In this cohort study, a machine learning model incorporating EHR and SDOH data was able to estimate the likelihood of delays in starting cancer therapy. Future work should focus on additional ways to incorporate SDOH data to improve model performance, particularly in vulnerable populations.
癌症治疗开始的延误会不成比例地影响弱势群体,并可能影响患者的体验和结果。利用电子健康记录 (EHR) 数据和邻里层面的健康社会决定因素 (SDOH) 措施的机器学习算法可能会识别出高危患者。
利用多水平数据来源开发和验证一种用于估计治疗延迟概率的机器学习模型。
设计、设置和参与者:这项队列研究评估了 4 种不同的机器学习方法来估计治疗延迟超过 60 天的可能性(最小绝对收缩和选择算子 [LASSO]、贝叶斯加法回归树、梯度提升和随机森林)。选择方法的标准是区分度、校准和可解释性/简单性。多水平数据集包括从 EHR、癌症登记处和美国社区调查中提取的临床、人口统计学和邻里级别的人口普查数据。该研究纳入了 2013 年至 2019 年间诊断为浸润性乳腺癌、肺癌、结直肠癌、膀胱癌或肾癌且在综合性癌症中心接受治疗的患者。数据分析于 2022 年 1 月至 2023 年 6 月进行。

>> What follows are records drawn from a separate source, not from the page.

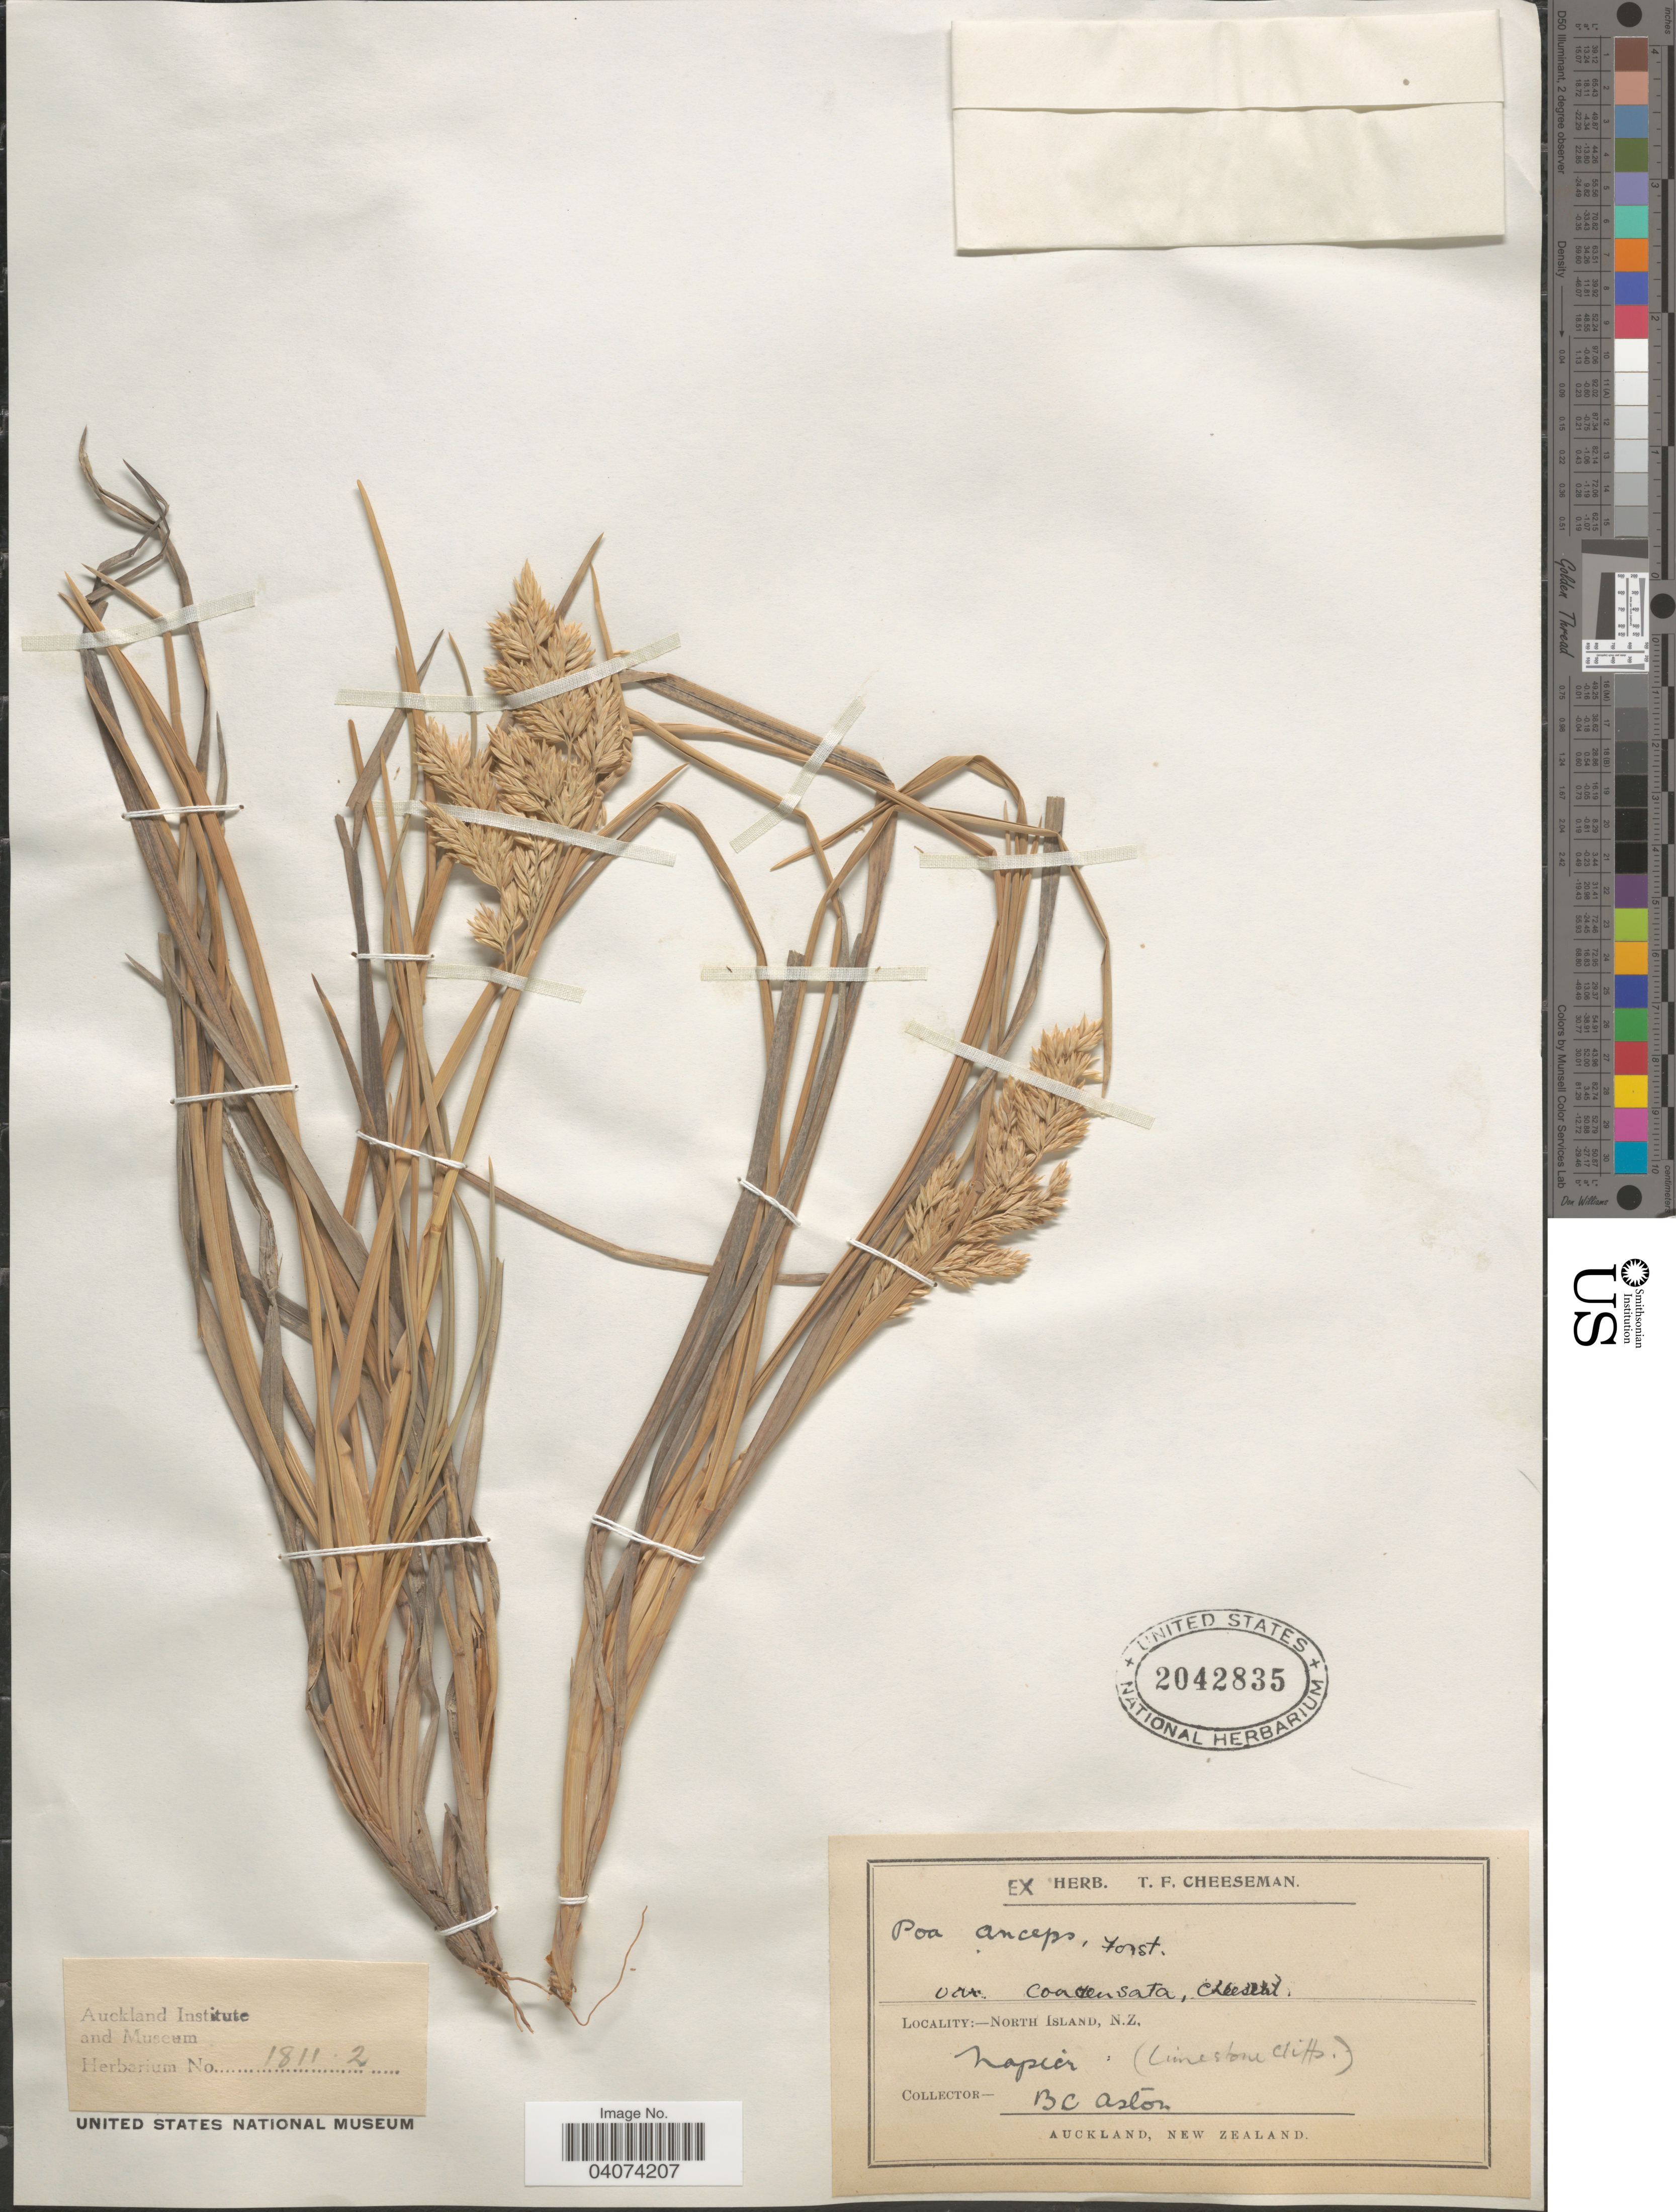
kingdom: Plantae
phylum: Tracheophyta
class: Liliopsida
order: Poales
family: Poaceae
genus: Poa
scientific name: Poa anceps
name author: G. Forst.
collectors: B. Aston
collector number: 1811/2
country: New Zealand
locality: North Island. Napier.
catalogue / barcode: US 2042835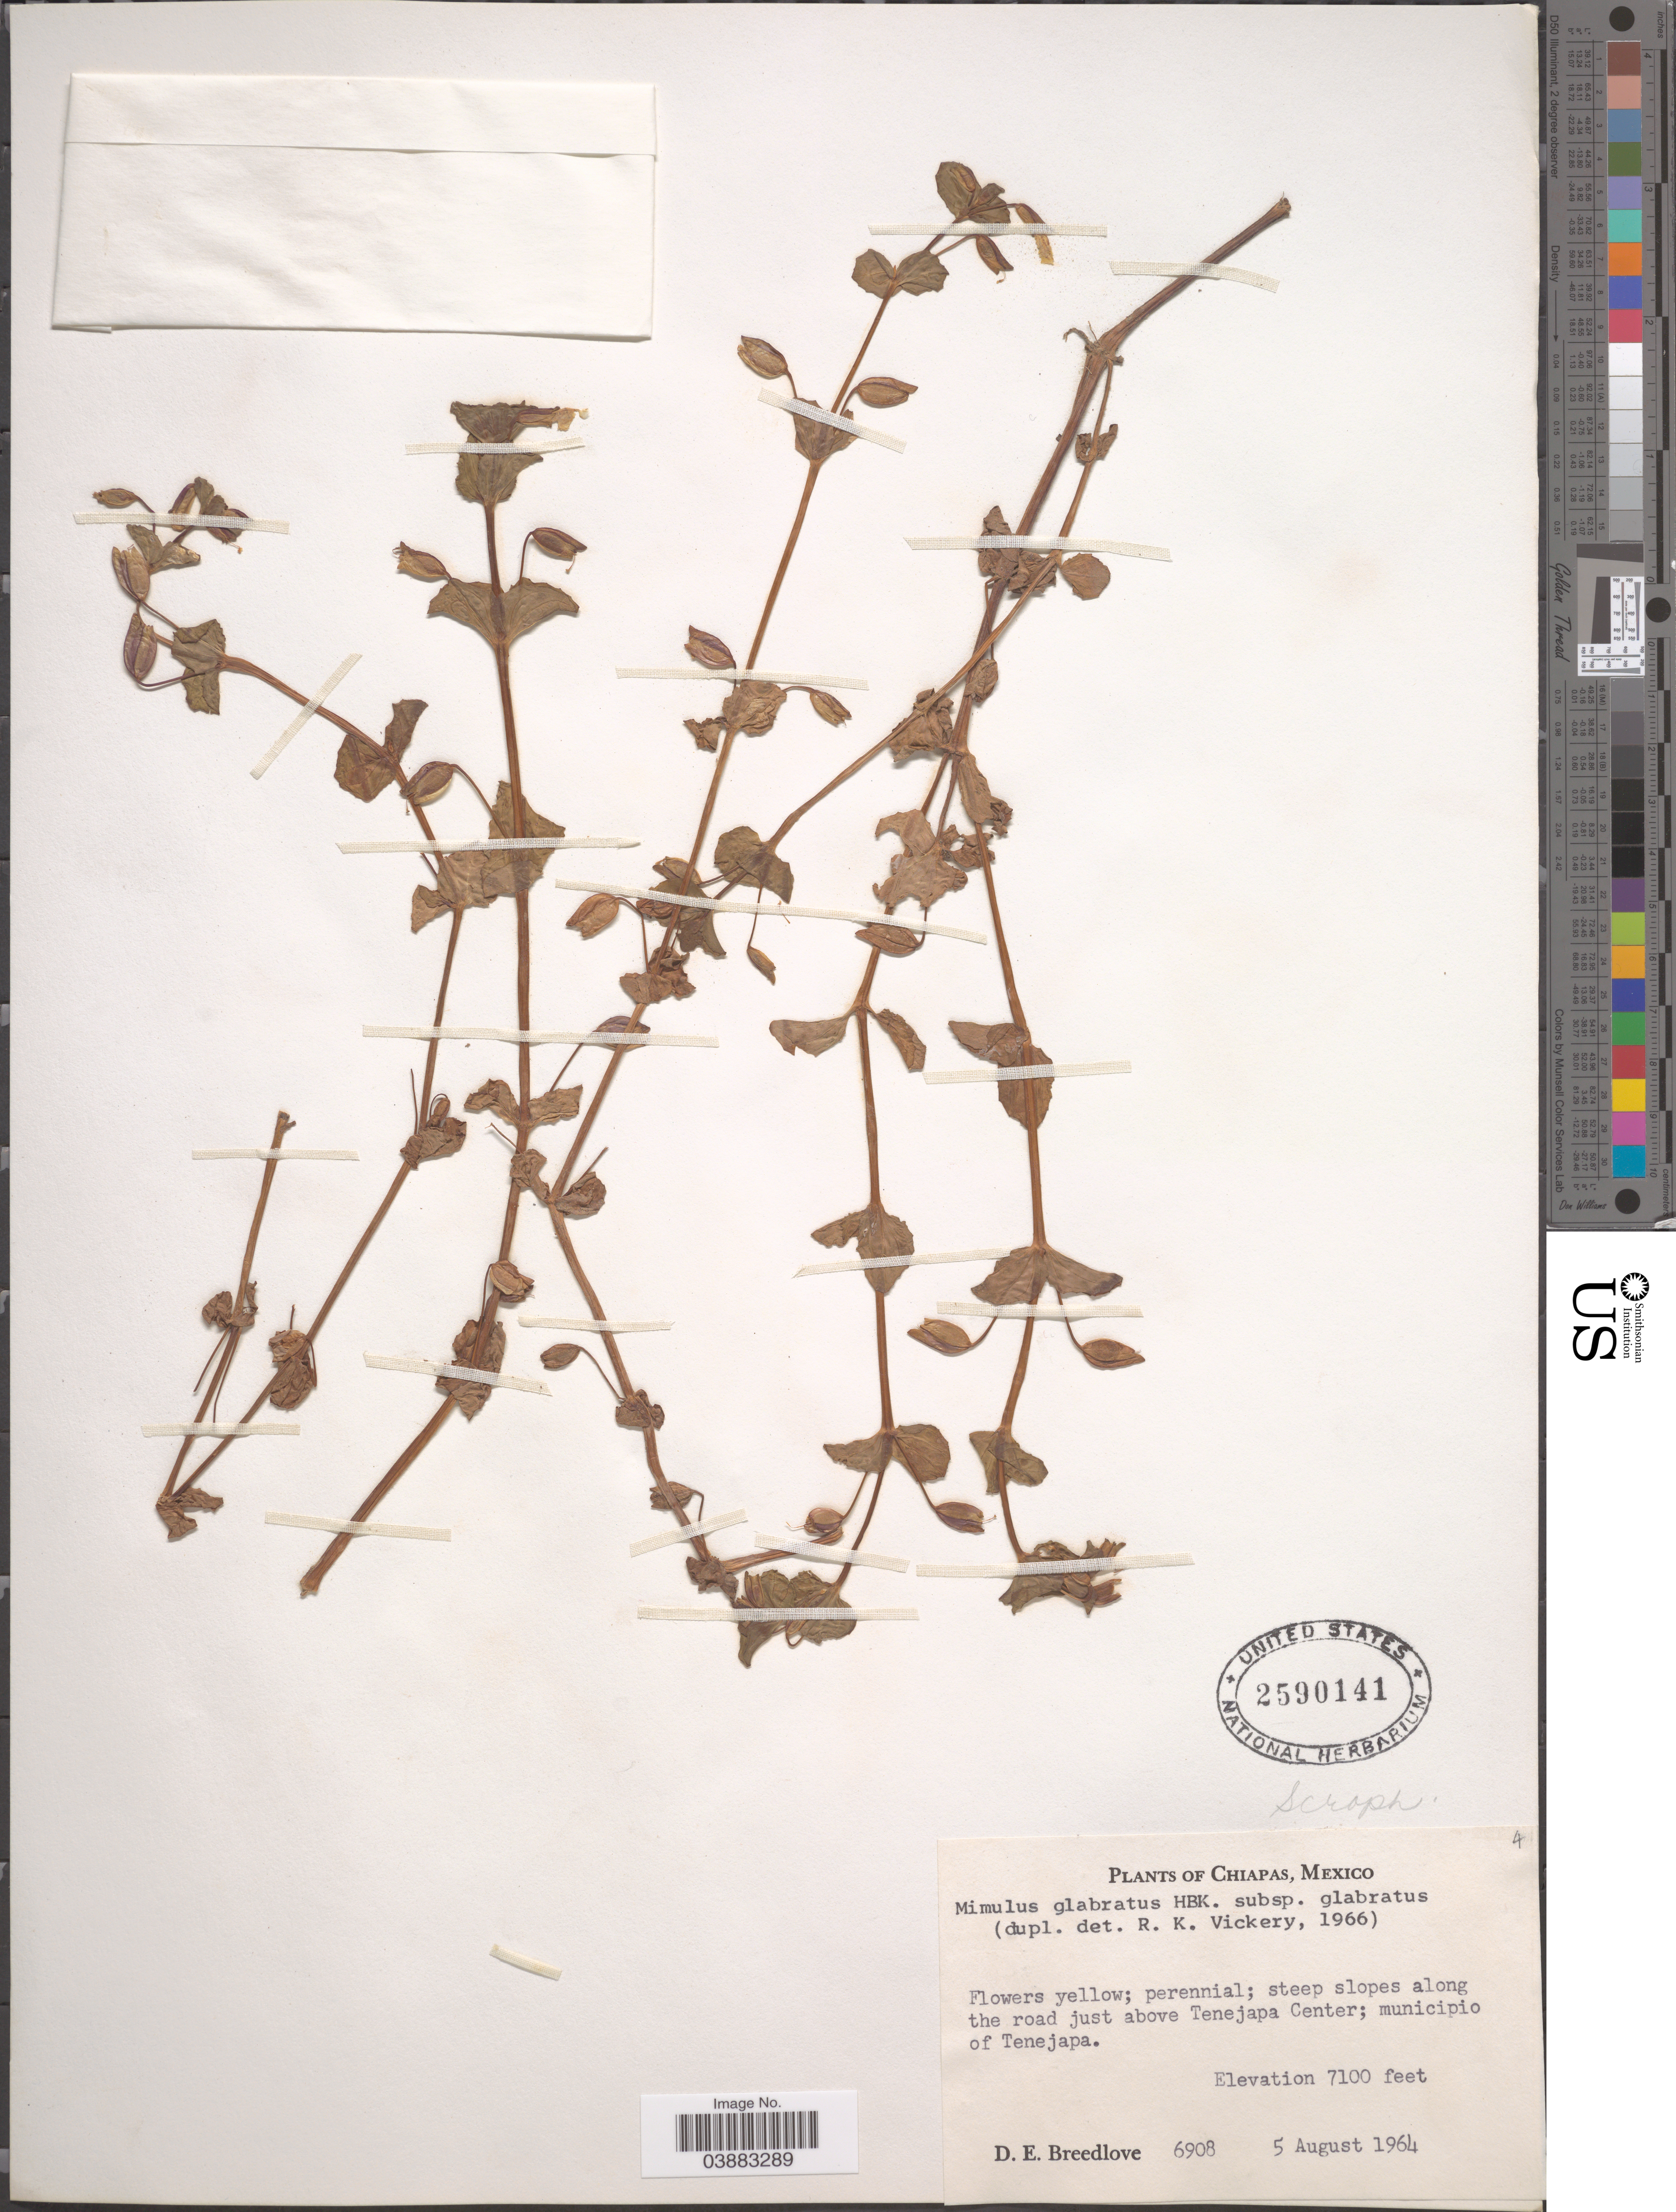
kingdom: Plantae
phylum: Tracheophyta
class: Magnoliopsida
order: Lamiales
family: Phrymaceae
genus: Mimulus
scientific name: Mimulus glabratus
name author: Kunth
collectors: D. E. Breedlove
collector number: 6908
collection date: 1964-08-05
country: Mexico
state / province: Chiapas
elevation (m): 2164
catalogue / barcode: US 2590141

变量包括人口统计学、癌症特征、合并症、实验室值、影像学检查和邻里变量。
机器学习模型估计的结果是癌症诊断和治疗开始之间延迟超过 60 天的可能性。用于评估模型性能的主要指标是接受者操作特征曲线下的面积 (AUC-ROC)。
共纳入 6409 例患者(平均[标准差]年龄,62.8[12.5]岁;4321[67.4%]为女性;2576[40.2%]为乳腺癌患者,1738[27.1%]为肺癌患者,1059[16.5%]为肾癌患者)。共有 1621 例(25.3%)经历了超过 60 天的延迟。所选的组 LASSO 模型的 AUC-ROC 为 0.713(95%CI,0.679-0.745)。在治疗机构诊断、首次恶性肿瘤、亚裔或太平洋岛民或白人种族、私人保险和没有合并症的情况下,发生延迟的可能性较低。在邻里剥夺程度的极值处,发生延迟的可能性更大。黑人患者、非西班牙裔白人以外的种族和民族患者以及居住在最不利邻里的患者的模型性能(AUC-ROC)较低。尽管该模型选择了邻里 SDOH 变量作为贡献变量,但在包含和不包含这些变量时,性能相似。
在这项队列研究中,一种纳入 EHR 和 SDOH 数据的机器学习模型能够估计开始癌症治疗的延迟概率。未来的工作应重点关注以其他方式纳入 SDOH 数据以提高模型性能,特别是在弱势群体中。